Ausgleich Rentenminderung durch AG

von
RatRV08

Aus einem anderen Beitrag habe ich entnommen, dass auch Arbeitgeber Beitragszahlungen zum Ausgleich einer Rentenminderung übernehmen kann. Wie funktioniert dies in der Praxis? Muss es während der Beschäftigungszeit geschehen, dh solange der Versicherte noch auf der Gehaltsliste steht oder geht es auch nach dem Ausscheiden, vor dem 65. Lebensjahr? Wie wird dies initiiert, muss man einen Antrag stellen? Muss ich beim AG die Rentenlücke über ein V210 vorweisen? Vielen Dank für Ihre Hilfe!

von
GH

siehe § 187a SGB VI

von
Wolfgang

V210 ist richtig. Sie erhalten damit eine Rentenauskunft zum 'gewünschten' vorzeitigen Rentenbeginn, den bereits um den Abschlag geminderten Rentenbetrag (KV/PV nicht vergessen) und den Betrag, um den die Rente gemindert ist - und was es kostest, das auszugleichen. Dürfte ein guter 5-stelliger Betrag sein ... für 100 EUR Rente sind knapp 23.000 EUR Beitrag notwenig.

Gruß
w.

von
Schiko.,

Entschuldigung, bin halt ein verfechter der grundrechenarten.

Haben sie auch so gerechnet:

Bei 30084 durchschnittsverdienst ergibt sich eine EP. und 26,27
rentenwert. Anderseits sind bei 19,90% beitrag zur rentenver-
sicherung ein beitragsaufwand ( 30084 x 19,90 %) von 5.986,72
euro .

Folglich, so meine ich, 5987 beitrag bringen 26,27 rente, ander-
seit 100 rente : 26,27 sind 38,0663 %.
Wiederum, 5987 euro x 38,0663 sind 22.790 beitragsaufwand.

So hatte ich mal hier auskunft gegeben.
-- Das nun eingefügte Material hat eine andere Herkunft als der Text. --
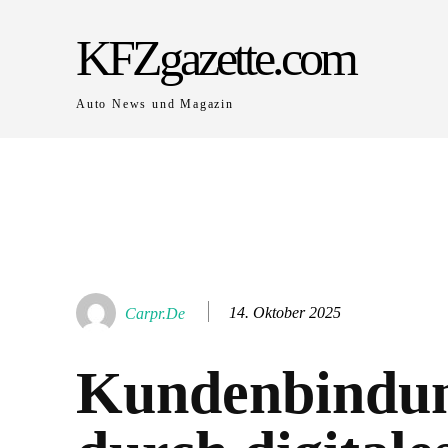
KFZgazette.com
Auto News und Magazin
14. Oktober 2025
Carpr.de
Kundenbindu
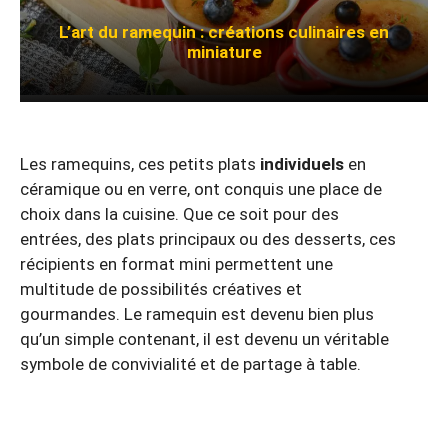
L’art du ramequin : créations culinaires en
miniature
Les ramequins, ces petits plats
individuels
en
céramique ou en verre, ont conquis une place de
choix dans la cuisine. Que ce soit pour des
entrées, des plats principaux ou des desserts, ces
récipients en format mini permettent une
multitude de possibilités créatives et
gourmandes. Le ramequin est devenu bien plus
qu’un simple contenant, il est devenu un véritable
symbole de convivialité et de partage à table.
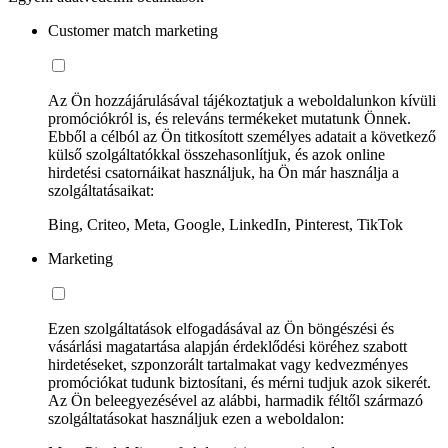
Customer match marketing
Az Ön hozzájárulásával tájékoztatjuk a weboldalunkon kívüli
promóciókról is, és releváns termékeket mutatunk Önnek.
Ebből a célból az Ön titkosított személyes adatait a következő
külső szolgáltatókkal összehasonlítjuk, és azok online
hirdetési csatornáikat használjuk, ha Ön már használja a
szolgáltatásaikat:
Bing, Criteo, Meta, Google, LinkedIn, Pinterest, TikTok
Marketing
Ezen szolgáltatások elfogadásával az Ön böngészési és
vásárlási magatartása alapján érdeklődési köréhez szabott
hirdetéseket, szponzorált tartalmakat vagy kedvezményes
promóciókat tudunk biztosítani, és mérni tudjuk azok sikerét.
Az Ön beleegyezésével az alábbi, harmadik féltől származó
szolgáltatásokat használjuk ezen a weboldalon:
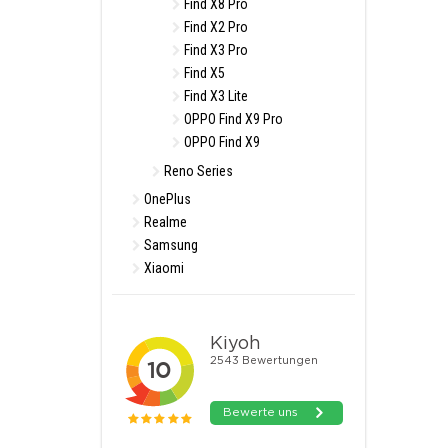
Find X8 Pro
Find X2 Pro
Find X3 Pro
Find X5
Find X3 Lite
OPPO Find X9 Pro
OPPO Find X9
Reno Series
OnePlus
Realme
Samsung
Xiaomi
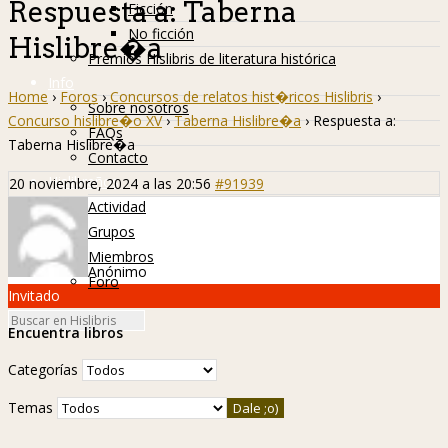
Respuesta a: Taberna
Ficción
No ficción
Hislibre�a
Premios Hislibris de literatura histórica
Info
Home
›
Foros
›
Concursos de relatos hist�ricos Hislibris
›
Sobre nosotros
Concurso hislibre�o XV
›
Taberna Hislibre�a
›
Respuesta a:
FAQs
Taberna Hislibre�a
Contacto
Hislibreños
20 noviembre, 2024 a las 20:56
#91939
Actividad
Grupos
Miembros
Anónimo
Foro
Invitado
Encuentra libros
Categorías
Temas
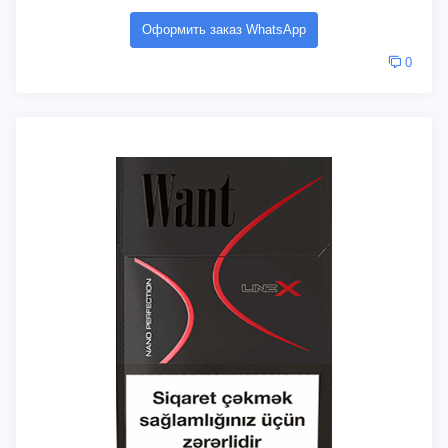
Оформить заказ WhatsApp
0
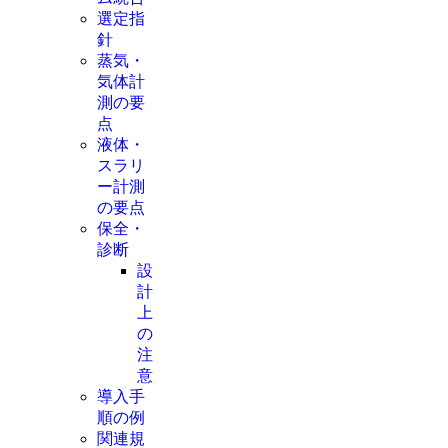
選定指
針
蒸気・
気体計
測の要
点
液体・
スラリ
ー計測
の要点
保全・
診断
設
計
上
の
注
意
導入手
順の例
関連規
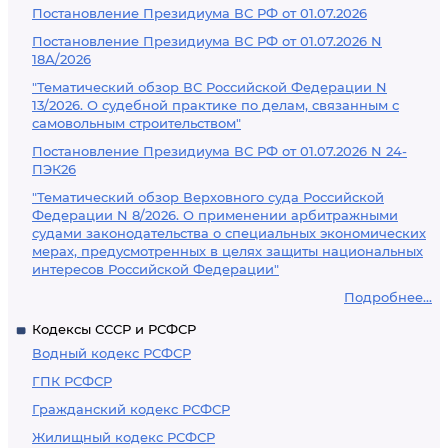
Постановление Президиума ВС РФ от 01.07.2026
Постановление Президиума ВС РФ от 01.07.2026 N
18А/2026
"Тематический обзор ВС Российской Федерации N
13/2026. О судебной практике по делам, связанным с
самовольным строительством"
Постановление Президиума ВС РФ от 01.07.2026 N 24-
ПЭК26
"Тематический обзор Верховного суда Российской
Федерации N 8/2026. О применении арбитражными
судами законодательства о специальных экономических
мерах, предусмотренных в целях защиты национальных
интересов Российской Федерации"
Подробнее...
Кодексы СССР и РСФСР
Водный кодекс РСФСР
ГПК РСФСР
Гражданский кодекс РСФСР
Жилищный кодекс РСФСР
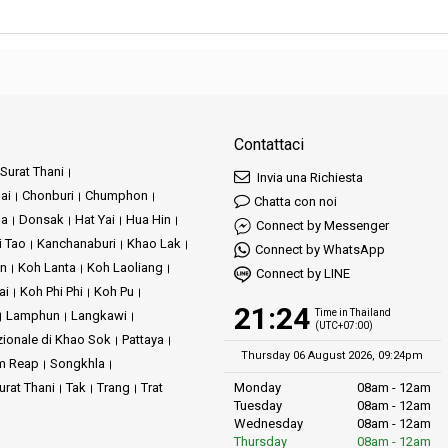
consigliabile portare con sé del contante per piccoli acquisti o per aree più rem
siti sacri.
Contattaci
Surat Thani
Invia una Richiesta
ai
Chonburi
Chumphon
Chatta con noi
ha
Donsak
Hat Yai
Hua Hin
Connect by Messenger
i Tao
Kanchanaburi
Khao Lak
Connect by WhatsApp
an
Koh Lanta
Koh Laoliang
Connect by LINE
ai
Koh Phi Phi
Koh Pu
21:24
Time in Thailand
Lamphun
Langkawi
(UTC+07:00)
zionale di Khao Sok
Pattaya
Thursday 06 August 2026, 09:24pm
m Reap
Songkhla
urat Thani
Tak
Trang
Trat
Monday
08am - 12am
Tuesday
08am - 12am
Wednesday
08am - 12am
Thursday
08am - 12am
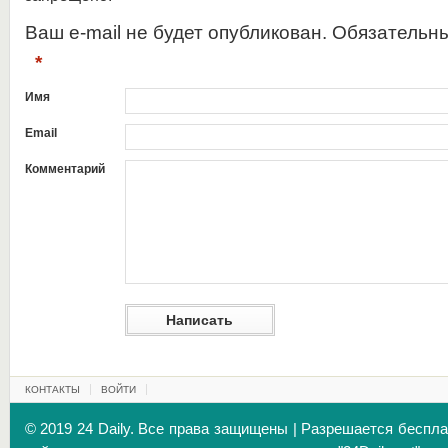
Ваш e-mail не будет опубликован. Обязательн
*
Имя
Email
Комментарий
КОНТАКТЫ
ВОЙТИ
© 2019 24 Daily. Все права защищены | Разрешается беспл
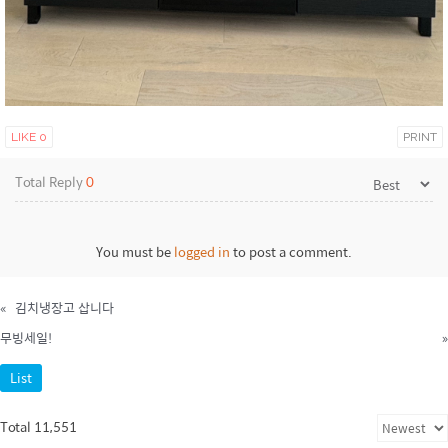
LIKE
0
PRINT
Total Reply
0
You must be
logged in
to post a comment.
«
김치냉장고 삽니다
무빙세일!
»
List
Total 11,551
Mathematiker"Bernhard" büggelte
mich dann zu recht runter, der zinsenszinseffekt wird ja hierbei nicht berücksichtigt.

Natürlich wie immer, er hatte recht,schade das es ihn scheinbar nicht mehr
gibt.

Mit freundlichen Grüßen.

von
Wolfgang

> Wiederum, 5987 euro x 38,0663 sind 22.790 beitragsaufwand.

22.790 sind knapp 23.000 ;-)
Ihre Langfassung ist natürlich richtig.

Gruß
w.

von
Rosanna

Hallo RatRV08,

Ihre Frage "Wie funktioniert dies in der Praxis? Muss es während der Beschäftigungszeit geschehen, dh solange der Versicherte noch auf der Gehaltsliste steht oder geht es auch nach dem Ausscheiden, vor dem 65. Lebensjahr? Wie wird dies initiiert, muss man einen Antrag stellen?"
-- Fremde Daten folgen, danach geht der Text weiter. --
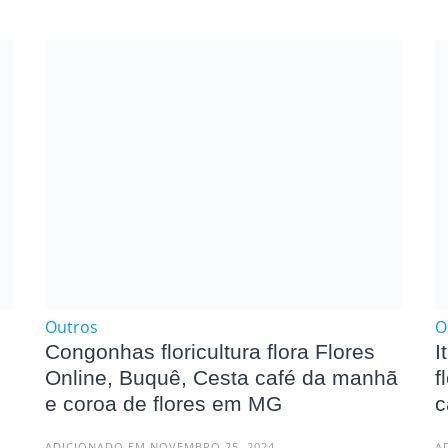
Outros
O
Congonhas floricultura flora Flores
I
Online, Buquê, Cesta café da manhã
f
e coroa de flores em MG
c
ADICIONADO EM NOVEMBRO 25, 2024
A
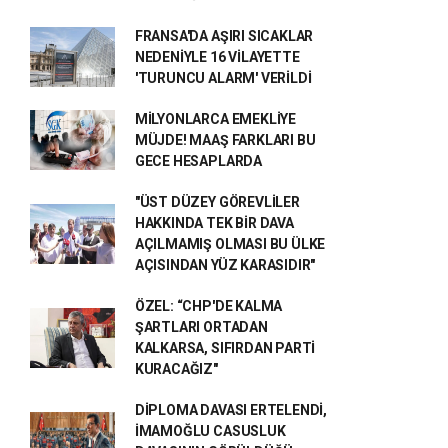
FRANSA'DA AŞIRI SICAKLAR
NEDENİYLE 16 VİLAYETTE
'TURUNCU ALARM' VERİLDİ
MİLYONLARCA EMEKLİYE
MÜJDE! MAAŞ FARKLARI BU
GECE HESAPLARDA
"ÜST DÜZEY GÖREVLİLER
HAKKINDA TEK BİR DAVA
AÇILMAMIŞ OLMASI BU ÜLKE
AÇISINDAN YÜZ KARASIDIR"
ÖZEL: “CHP'DE KALMA
ŞARTLARI ORTADAN
KALKARSA, SIFIRDAN PARTİ
KURACAĞIZ"
DİPLOMA DAVASI ERTELENDİ,
İMAMOĞLU CASUSLUK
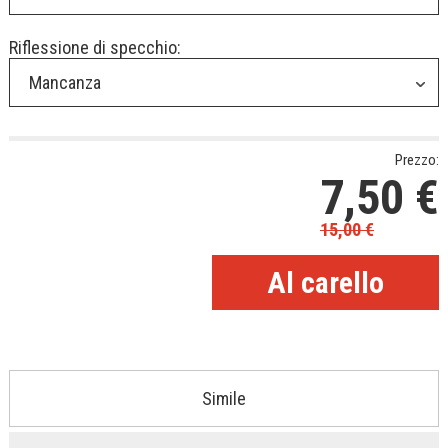
Riflessione di specchio:
Mancanza
Prezzo:
7,50
€
15,00
€
Simile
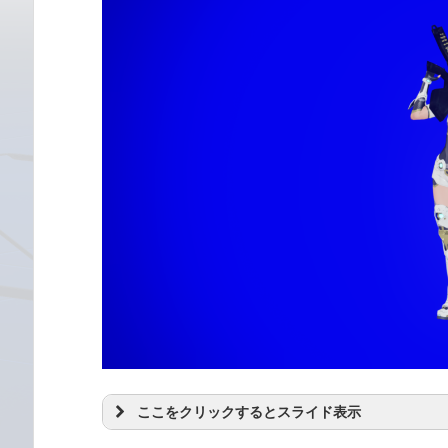
ここをクリックするとスライド表示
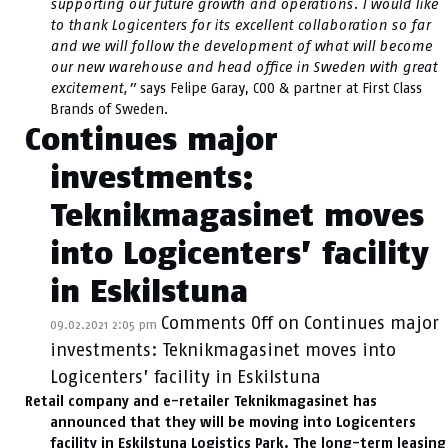
supporting our future growth and operations. I would like
to thank Logicenters for its excellent collaboration so far
and we will follow the development of what will become
our new warehouse and head office in Sweden with great
excitement,”
says Felipe Garay, COO & partner at First Class
Brands of Sweden.
Continues major
investments:
Teknikmagasinet moves
into Logicenters’ facility
in Eskilstuna
Comments Off
on Continues major
09.02.2021 2:05 pm
investments: Teknikmagasinet moves into
Logicenters’ facility in Eskilstuna
Retail company and e-retailer Teknikmagasinet has
announced that they will be moving into Logicenters
facility in Eskilstuna Logistics Park. The long-term leasing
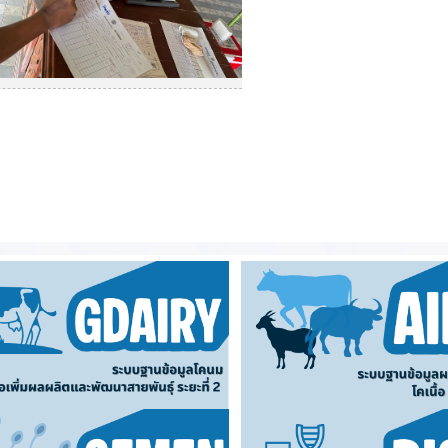
รณ์ผสมเทียมในพื้นที่จังหวัด เพชรบุรี
ไตน์📍ในพื้นที่ ต.เขากระปุก อ.ท่ายาง จ.เพชรบุรี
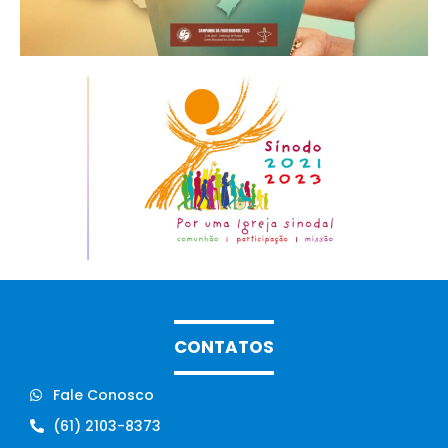
CONTATOS
Fale Conosco
(61) 2103-8373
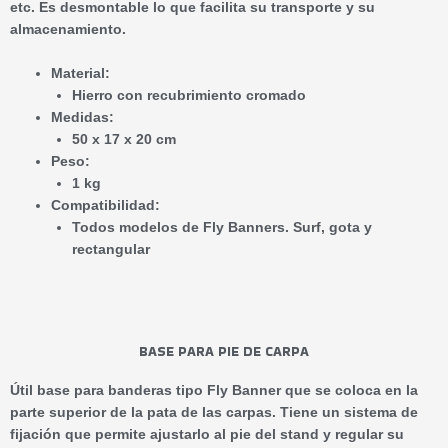
etc. Es desmontable lo que facilita su transporte y su
almacenamiento.
Material:
Hierro con recubrimiento cromado
Medidas:
50 x 17 x 20 cm
Peso:
1 kg
Compatibilidad:
Todos modelos de Fly Banners. Surf, gota y
rectangular
BASE PARA PIE DE CARPA
Útil base para banderas tipo Fly Banner que se coloca en la
parte superior de la pata de las carpas. Tiene un sistema de
fijación que permite ajustarlo al pie del stand y regular su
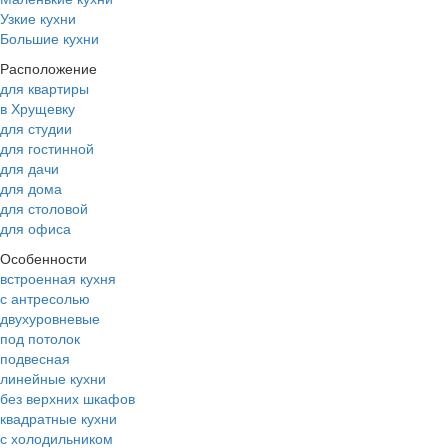
Узкие кухни
Большие кухни
Расположение
для квартиры
в Хрущевку
для студии
для гостинной
для дачи
для дома
для столовой
для офиса
Особенности
встроенная кухня
с антресолью
двухуровневые
под потолок
подвесная
линейные кухни
без верхних шкафов
квадратные кухни
с холодильником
Nach dem Ausscheiden wird dies Ihren Arbeitgeber NICHT mehr interessieren.

Wenn ein Arbeitgeber seinen Angestellten "loshaben" will, wird er dies in der Regel mit einer Abfindung tun. Manche Arbeitgeber erklären sich dann auch bereit, den Rentenabschlag bei Inanspruchnahme einer vorzeitigen Altersrente mit Abschlag auszugleichen. Entweder wird die Abfindung um diesen Betrag erhöht oder auch nur der Rentenabschlag ausgeglichen.

Wenn Sie dies interessiert, sollten Sie sich - wie von den anderen Usern bereits aufgeführt - eine aktuelle Rentenauskunft einholen, mit dieser beim Arbeitgeber/Personalbüro nachfragen, ob dies in Ihrer Firma überhaupt möglich ist. Natürlich handhaben dies nicht alle Arb.Geber gleichermaßen, denn es ist ja nicht gerade wenig, was gezahlt werden muß.

Aber - fragen kostet ja nix! :-))

MfG Rosanna.

Experten-Antwort

Hallo RatRV08,

Wolfgang und Rosanna haben Ihnen das Verfahren korrekt erläutert.